Few can doubt the motivation behind the recent invasion of Iraq was driven by greed for the oil resources that Iraq holds, for there is a power behind the government of both the UK and the USA. That power lies in massive corporations who make unimaginable profits, and wield unimaginable power through wealth. Indeed, it is clear that not only do they exert their power to influence our governments, the people appointed to power have many direct and indirect vested interests in those companies.

The effect of corporate greed on the world is so immense that it is impossible to grasp the enormity of it. Multi national corporations involved in Pharmaceuticals, Gas and Oil, soft drinks, dairy and food production, and massive supermarket chains are quite literally decimating not just the natural world but entire peoples and nations in their pursuit of profit and ever greater market dominance.
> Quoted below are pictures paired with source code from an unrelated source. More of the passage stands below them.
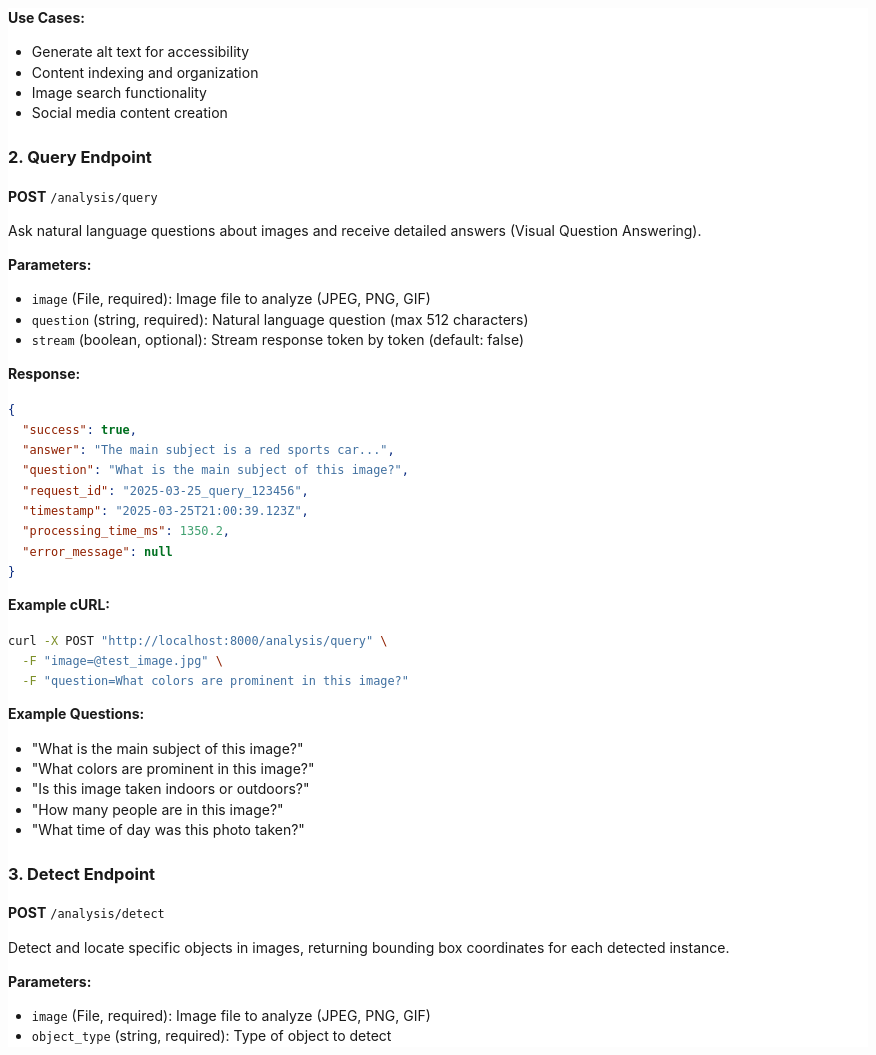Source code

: **Use Cases:**
- Generate alt text for accessibility
- Content indexing and organization
- Image search functionality
- Social media content creation

### 2. Query Endpoint

**POST** `/analysis/query`

Ask natural language questions about images and receive detailed answers (Visual Question Answering).

**Parameters:**
- `image` (File, required): Image file to analyze (JPEG, PNG, GIF)
- `question` (string, required): Natural language question (max 512 characters)
- `stream` (boolean, optional): Stream response token by token (default: false)

**Response:**
```json
{
  "success": true,
  "answer": "The main subject is a red sports car...",
  "question": "What is the main subject of this image?",
  "request_id": "2025-03-25_query_123456",
  "timestamp": "2025-03-25T21:00:39.123Z",
  "processing_time_ms": 1350.2,
  "error_message": null
}
```

**Example cURL:**
```bash
curl -X POST "http://localhost:8000/analysis/query" \
  -F "image=@test_image.jpg" \
  -F "question=What colors are prominent in this image?"
```

**Example Questions:**
- "What is the main subject of this image?"
- "What colors are prominent in this image?"
- "Is this image taken indoors or outdoors?"
- "How many people are in this image?"
- "What time of day was this photo taken?"

### 3. Detect Endpoint

**POST** `/analysis/detect`

Detect and locate specific objects in images, returning bounding box coordinates for each detected instance.

**Parameters:**
- `image` (File, required): Image file to analyze (JPEG, PNG, GIF)
- `object_type` (string, required): Type of object to detect
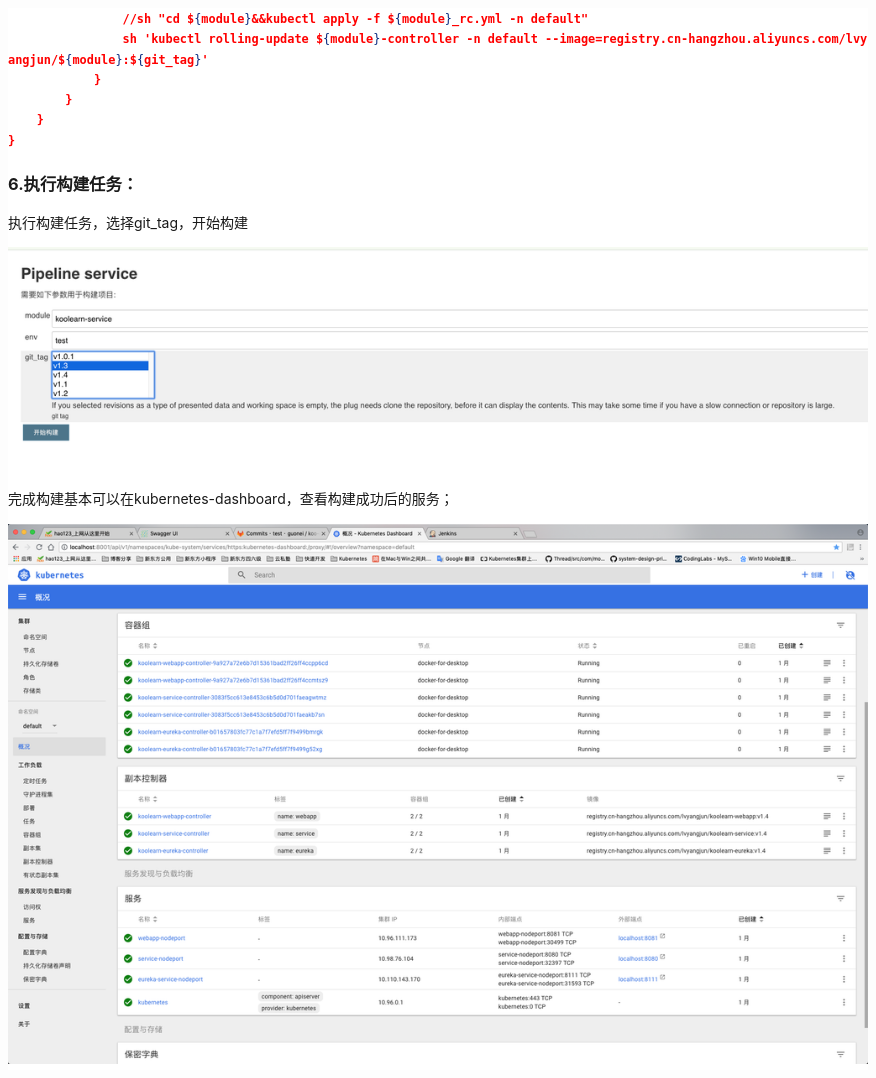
 ```json
                //sh "cd ${module}&&kubectl apply -f ${module}_rc.yml -n default"
                sh 'kubectl rolling-update ${module}-controller -n default --image=registry.cn-hangzhou.aliyuncs.com/lvyangjun/${module}:${git_tag}'
            }
        }
    }
}
```


### 6.执行构建任务：

执行构建任务，选择git_tag，开始构建

![WX20180823-180655](/images/WX20180823-180655.png)

完成构建基本可以在kubernetes-dashboard，查看构建成功后的服务；

![WX20180823-181019](/images/WX20180823-181019.png)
It is this greed that fuels today’s totalitarianism and fascism. It is this world of corporate predators that lies behind every decision facing us today in the world.

The way for identity cards has long been paved through what are called ‘loyalty cards’ promoted by companies hungry for our custom, who in return gain access to our spending habits, logged, monitored and targeted back at us, the consumers.

Entire national economies are now controlled by ‘Corporate Consumer Companies’. Nations succeed or fail by the dictates of the ‘Free Market Economy’, ‘Globalisation’ and ‘World Trade’.

Our governments are complicit in this and we each know, though it is hard to admit, that we ourselves are a part of this massive global problem. The most common feeling is that it is all too big, too much, for us to even begin to imagine what we can do. That may well be true, but at the very least we might begin to examine the problem, re-engage our critical faculties, maybe switch the television off for brief periods of reflection. At the very least allow ourselves to draw breath and re-engage with ourselves in a way that television, the media, consumption and the daily round of ever increasingly alienated job performance do not allow.

Whilst we may not be able to do anything about all ‘that’ yet, we might begin by reclaiming ourselves and learning to think again.




(1) The BBC is established by Royal Charter, and has been so from the very early days of its existence. The first Charter ran from 1 January 1927 to 31 December 1936, and we are now approaching the end of the eighth Charter. The fixed length of the Charter allows the Secretary of State an opportunity, every ten years or so, to look carefully at the BBC’s role, functions and structure.